Les touches de couleur de Christine Eddie

Un beau désastre
Christine Eddie
Alto
186 pages
Trois étoiles et demie

On pourrait trouver que les romans de Christine Eddie sont saturés de bons sentiments et les juger un peu cucul. Pourtant, il y a un ton chez l’autrice des Carnets de Douglas, un humour teinté d’ironie, et surtout une affection pour les personnages légèrement désespérés, qui finissent par vaincre toutes les résistances. C’est le cas particulièrement pour Un beau désastre, joli récit d’apprentissage qui suit les traces de M.-J., ado pas comme les autres qui voit la vie en noir jusqu’au jour où lui-même commence à mettre de la couleur dans son quartier populaire tout gris. Dans le Vieux-Faubourg, M.-J. et sa tante Célia sont entourés d’une foule de gens « ordinaires » auxquels Christine Eddie, qui sait dépeindre avec autant de justesse que d’empathie une situation, une relation ou un sentiment, donne une touche d’extraordinaire. L’autrice arrive toujours le doigt sur la faille, la beauté, le moment de leur histoire où tout a basculé pour le meilleur ou pour le pire. Résultat : ce qui au départ peut sembler une histoire pas mal tirée par les cheveux devient une belle allégorie sur la force de l’art, la puissance de la solidarité et l’amour capable de tout. Ce très beau roman sorti en février, juste avant la pandémie, est certainement un antidote à la morosité et à l’incertitude ambiantes, comme M.-J. l’aura lui-même été pour le monde autour de lui.

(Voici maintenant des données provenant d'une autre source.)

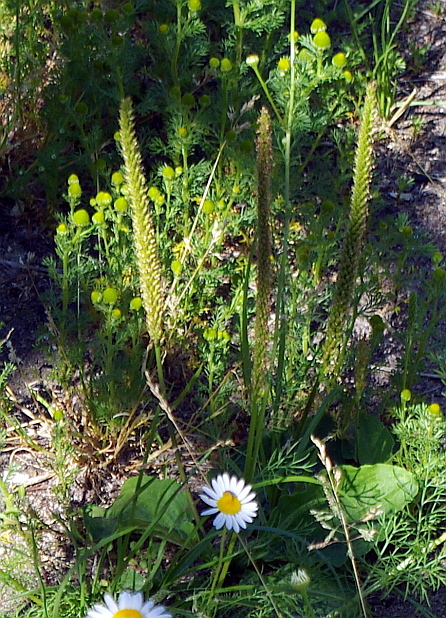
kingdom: Plantae
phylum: Tracheophyta
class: Magnoliopsida
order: Lamiales
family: Plantaginaceae
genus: Plantago
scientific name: Plantago major
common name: Common plantain
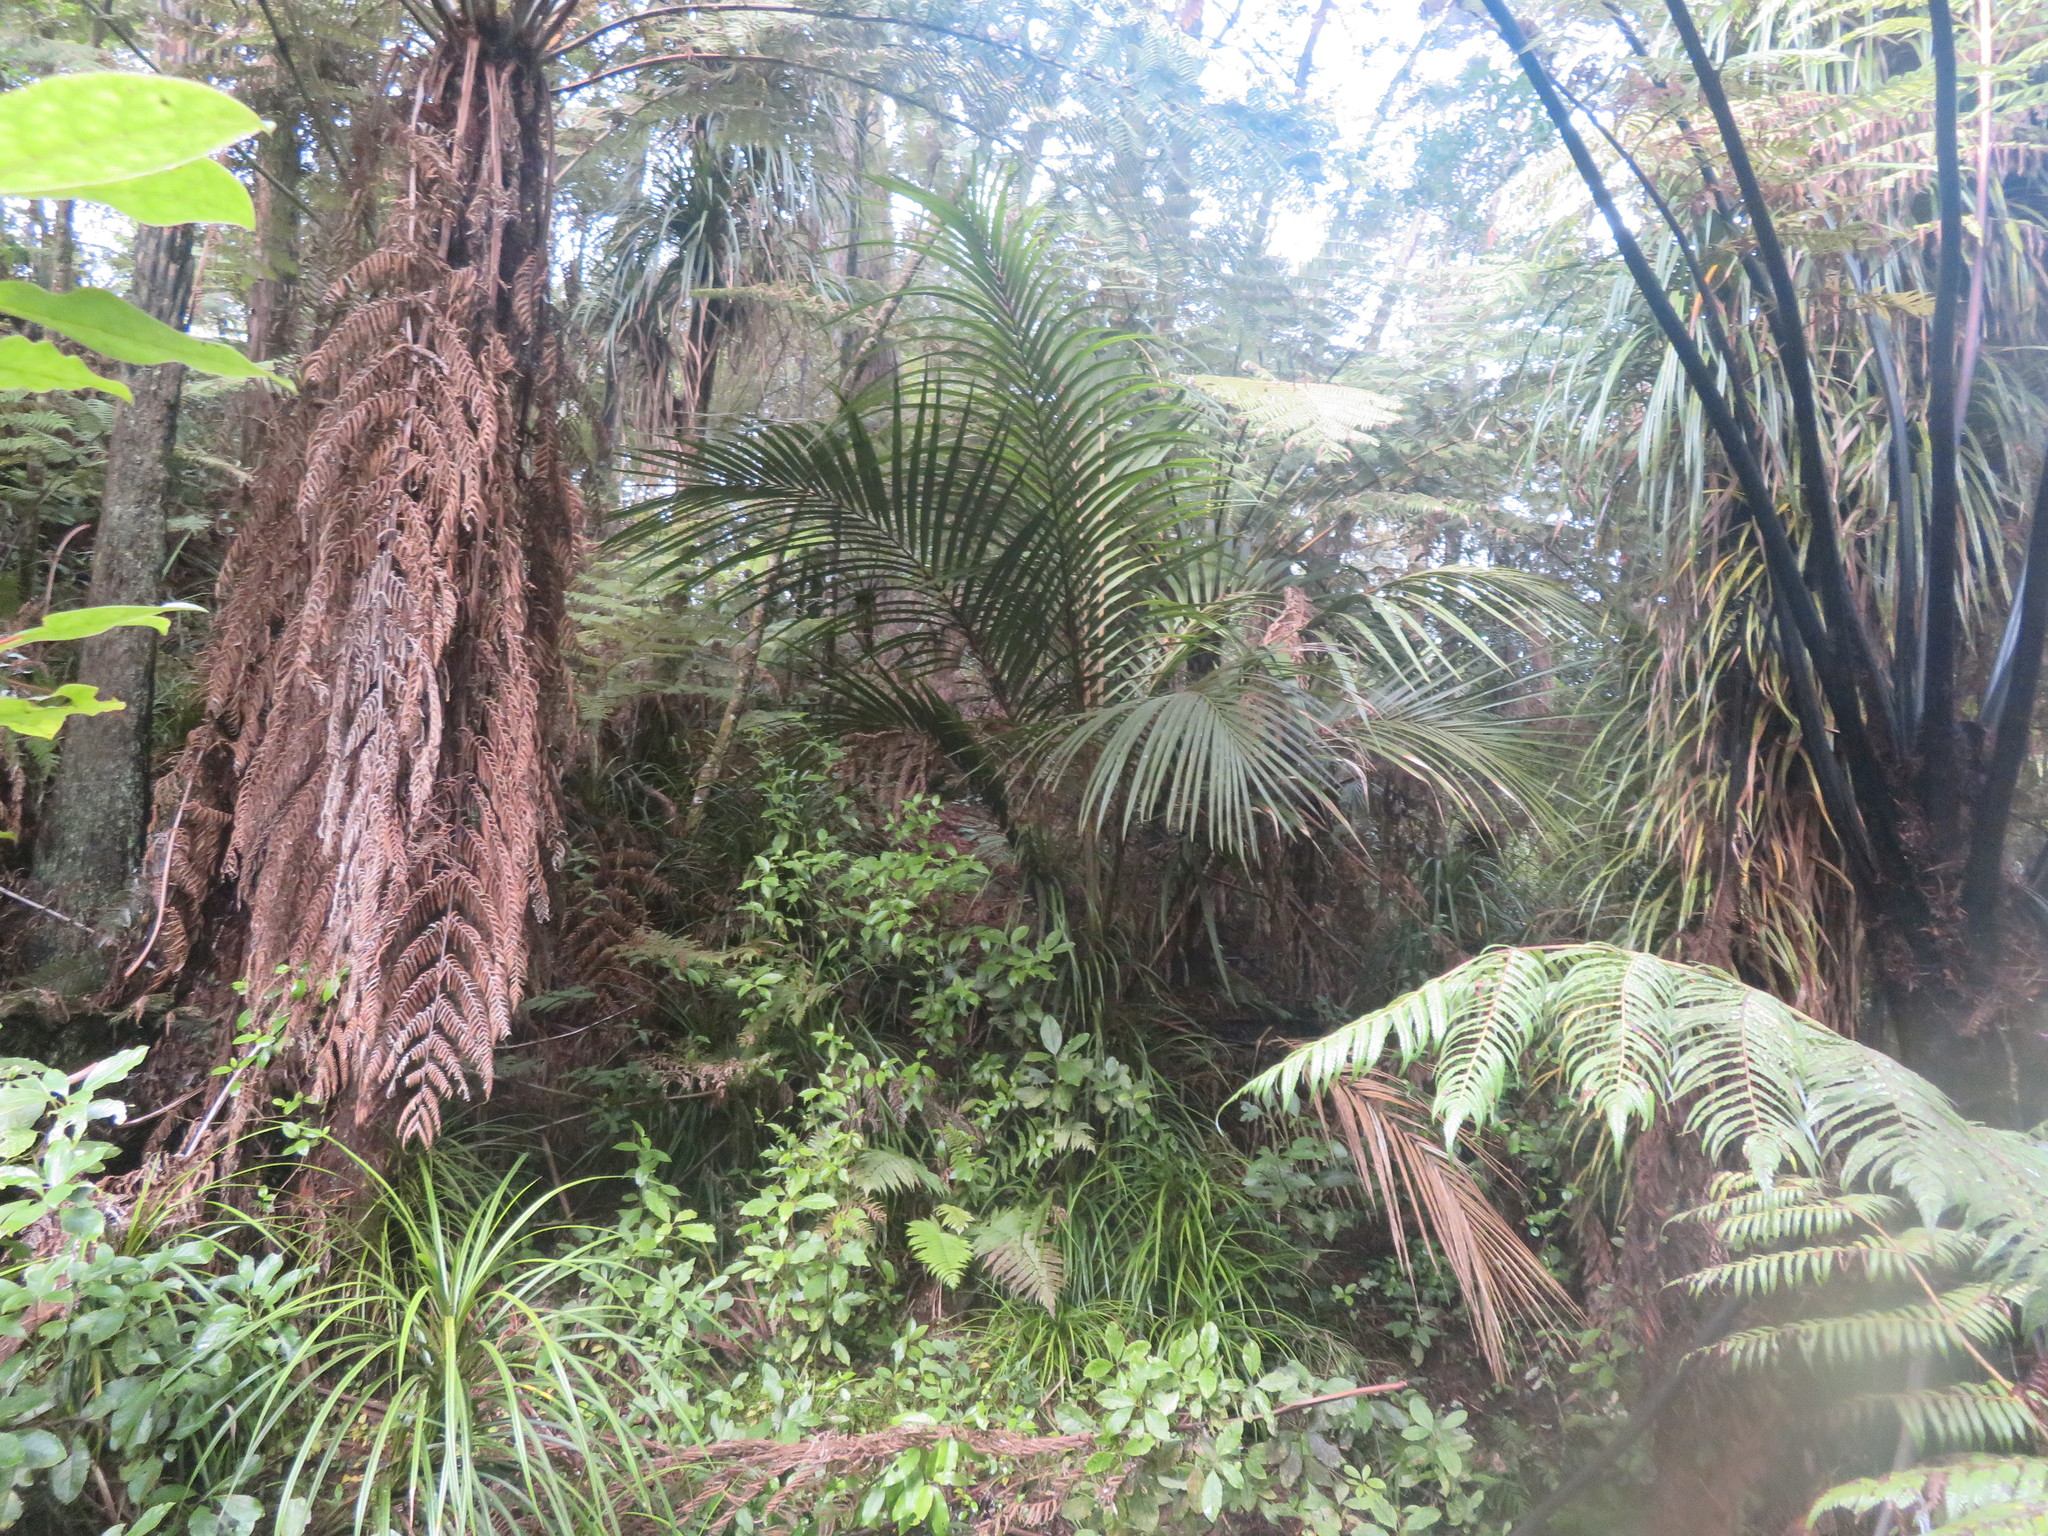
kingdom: Plantae
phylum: Tracheophyta
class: Liliopsida
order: Arecales
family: Arecaceae
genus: Rhopalostylis
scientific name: Rhopalostylis sapida
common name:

— Josée Lapointe, La Presse

Unis dans le désir de vivre

Les belles histoires d’une sale guerre
Alain Stanké
Hugo Doc
256 pages
Trois étoiles

La Seconde Guerre mondiale, c’est autour de 62 millions de morts. Et des centaines de millions, voire des milliards de désirs de vivre. C’est ce qu’ont en commun les personnages de cet ouvrage d’Alain Stanké : un formidable désir de vivre et, bien souvent, d’aider l’autre à vivre. Encore aujourd’hui, ce n’est pas banal ! Ici, un amour retrouvé 75 ans après le débarquement de Normandie. Là, un Canadien qui a sauvé les arbres de Paris. Plus loin, une amitié de 40 ans entre un lieutenant de vaisseau québécois et le capitaine d’un sous-marin allemand, le navire du premier ayant coulé celui du second dont l’équipage a été rescapé. Ou encore, une fausse infirmière qui, dans la Pologne occupée par les nazis, réussit à sauver la vie de quelque 2500 enfants. Et que dire de ce soldat allemand devenu archevêque après un séjour, comme occupant, chez les Bénédictines ! Des histoires gentilles, bénignes, qui font sourire et qui font du bien sont ici regroupées. Racontées sur un ton très décontracté, comme si l’auteur s’adressait à un vieil ami, les histoires courtes sont moins intéressantes que les plus longues, mieux documentées. Pour les regrouper, M. Stanké a plusieurs fois puisé dans le matériel de ses documentaires.